La capacità di costruire reti territoriali, valorizzare patrimoni materiali e immateriali, favorire l’incontro tra competenze creative e bisogni delle comunità costituisce oggi una leva strategica per generare sviluppo sostenibile, innovazione sociale e nuova occupazione qualificata.
È in questa prospettiva che si colloca l’azione di CulTurMedia, impegnata a rafforzare il ruolo della cooperazione come soggetto capace di connettere territori, istituzioni, imprese e mondo della conoscenza.
Il Consiglio di Presidenza di CulTurMedia del 16 giugno ha avuto al centro la presentazione del Piano Integrato 2026–2028, un documento strategico che ambisce a trasformare CulTurMedia in infrastruttura cooperativa nazionale per cultura, turismo e creatività. La logica di fondo è quella dell’ecosistema: non crescita di singole cooperative, ma costruzione di reti territoriali capaci di connettere patrimoni, comunità, università e imprese.
Il piano si struttura su due assi. Il primo riguarda territori, patrimoni e turismo rigenerativo, con cooperative di comunità, ospitalità diffusa e partenariati pubblico-privati. Il secondo punta alla creatività cooperativa: spin-off da università e accademie, welfare culturale aziendale, matching tra creativi e imprese.
Il Fondo Promozione Attiva (FPA) è il dispositivo operativo di innesco: nei primi mesi finanzierà mappatura, scouting e laboratori di filiera.

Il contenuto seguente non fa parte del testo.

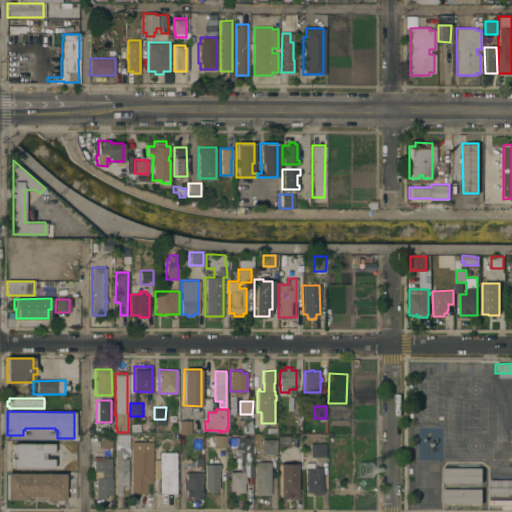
[(190,420),(190,432),(179,432),(179,420),(190,420)]
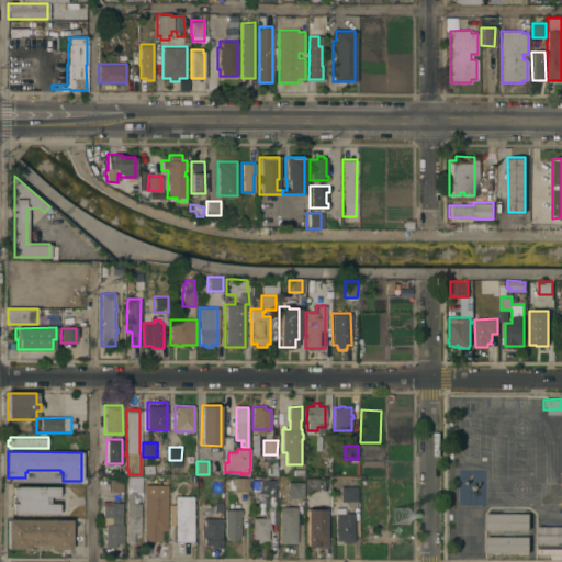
[(153,464),(154,473),(144,473),(144,465),(153,464)]
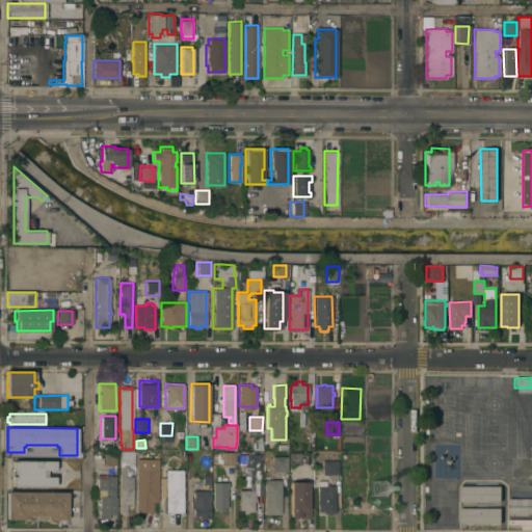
[(121,451),(128,451),(127,460),(120,460),(121,451)]
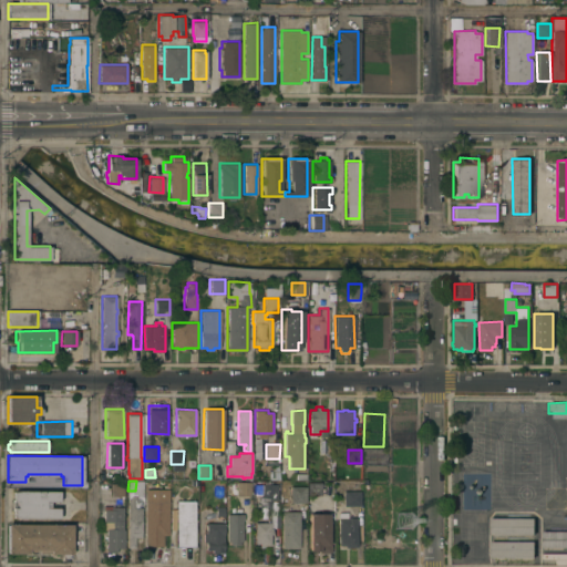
[(250,482),(250,495),(236,495),(236,493),(233,493),(233,484),(237,484),(237,482),(250,482)]
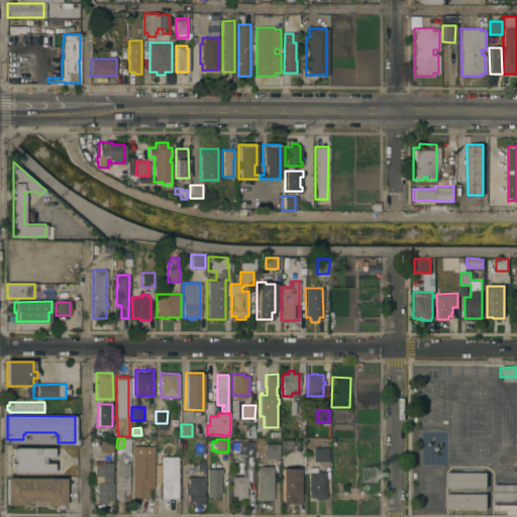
[(282,439),(293,439),(293,451),(282,451),(282,439)]
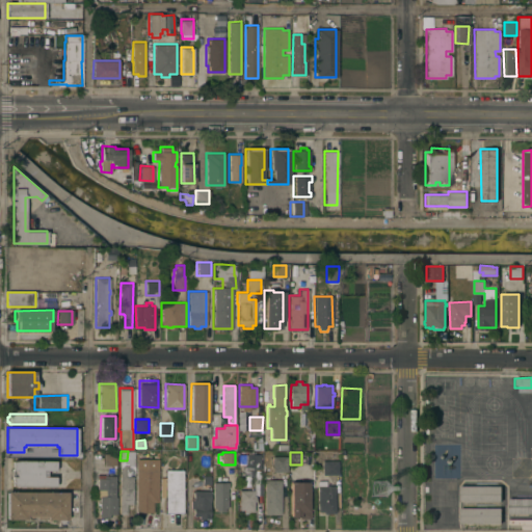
[(115,453),(115,466),(104,464),(104,453),(115,453)]
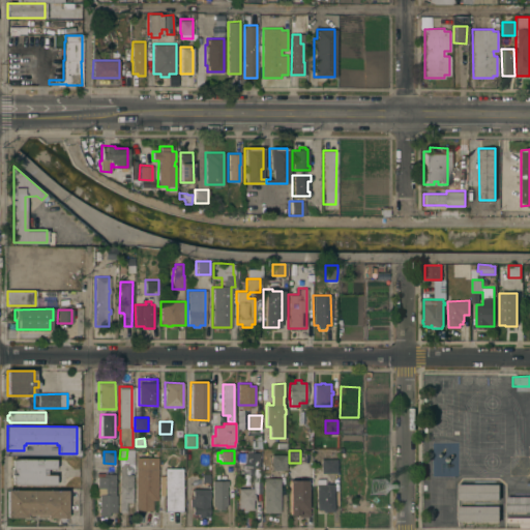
[(259,452),(259,467),(244,467),(244,463),(241,463),(241,453),(245,453),(245,452),(259,452)]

Le piattaforme Turismo Insieme, CulturMatch e Indicoo costituiscono l’infrastruttura digitale del piano.
Sul piano politico-istituzionale, il documento intercetta il nuovo MFF europeo 2028–2034, il Piano Nazionale Economia Sociale e i programmi Europa Creativa e Horizon, con un’attenzione esplicita alle aree interne e al Mezzogiorno.
La presentazione del Piano Integrato rappresenta l’avvio di un percorso che punta a rafforzare la presenza della cooperazione nei processi di sviluppo culturale, turistico e creativo del Paese. Nei prossimi mesi prenderanno forma le attività di mappatura, animazione e costruzione delle filiere, con l’obiettivo di tradurre gli indirizzi strategici in progettualità concrete, favorire la nascita di nuove iniziative cooperative e consolidare reti territoriali capaci di generare valore economico, sociale e culturale.